» EXERCISE:
Please return, exactly and only, the lines beginning at the top of the entries below and ending with the line containing "middle dip: (286, 322)"; keep out the pictures.

» INFORMATION SHOWN:
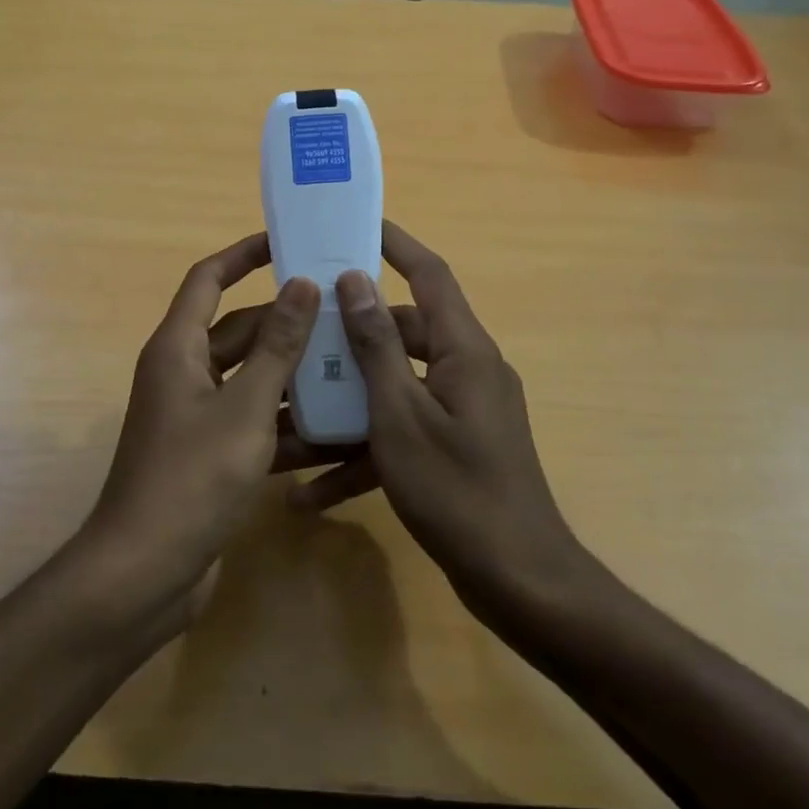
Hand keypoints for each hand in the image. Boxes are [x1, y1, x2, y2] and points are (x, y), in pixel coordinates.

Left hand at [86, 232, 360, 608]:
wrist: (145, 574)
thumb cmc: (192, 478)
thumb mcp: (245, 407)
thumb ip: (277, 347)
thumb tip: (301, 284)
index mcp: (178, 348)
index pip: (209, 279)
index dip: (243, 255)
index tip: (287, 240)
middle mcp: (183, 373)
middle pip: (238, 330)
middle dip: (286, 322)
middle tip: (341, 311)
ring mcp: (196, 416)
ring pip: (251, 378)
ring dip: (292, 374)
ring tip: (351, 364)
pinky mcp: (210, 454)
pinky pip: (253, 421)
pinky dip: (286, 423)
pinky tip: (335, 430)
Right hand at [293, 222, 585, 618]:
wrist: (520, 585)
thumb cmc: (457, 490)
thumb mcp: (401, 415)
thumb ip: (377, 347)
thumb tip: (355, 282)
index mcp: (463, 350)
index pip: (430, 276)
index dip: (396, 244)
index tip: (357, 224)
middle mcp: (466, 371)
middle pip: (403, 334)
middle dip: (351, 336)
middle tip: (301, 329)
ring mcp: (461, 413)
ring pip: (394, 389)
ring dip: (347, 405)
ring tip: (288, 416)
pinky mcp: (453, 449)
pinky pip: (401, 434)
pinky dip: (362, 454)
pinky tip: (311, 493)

» SOLUTION FOR THIS EXERCISE:
Hand keypoints for each hand in the image. Boxes are [x1, y1, x2, y2] and points are (x, y), in pixel coordinates.

Left hand at [86, 232, 360, 608]:
wrist: (145, 574)
thumb cmc: (192, 478)
thumb mcp: (245, 407)
thumb ip: (277, 347)
thumb tip: (301, 284)
index mcp: (178, 348)
index pip: (209, 279)
index dip: (243, 255)
index tip: (287, 240)
middle mcp: (183, 373)
middle pip: (238, 330)
middle dip: (286, 322)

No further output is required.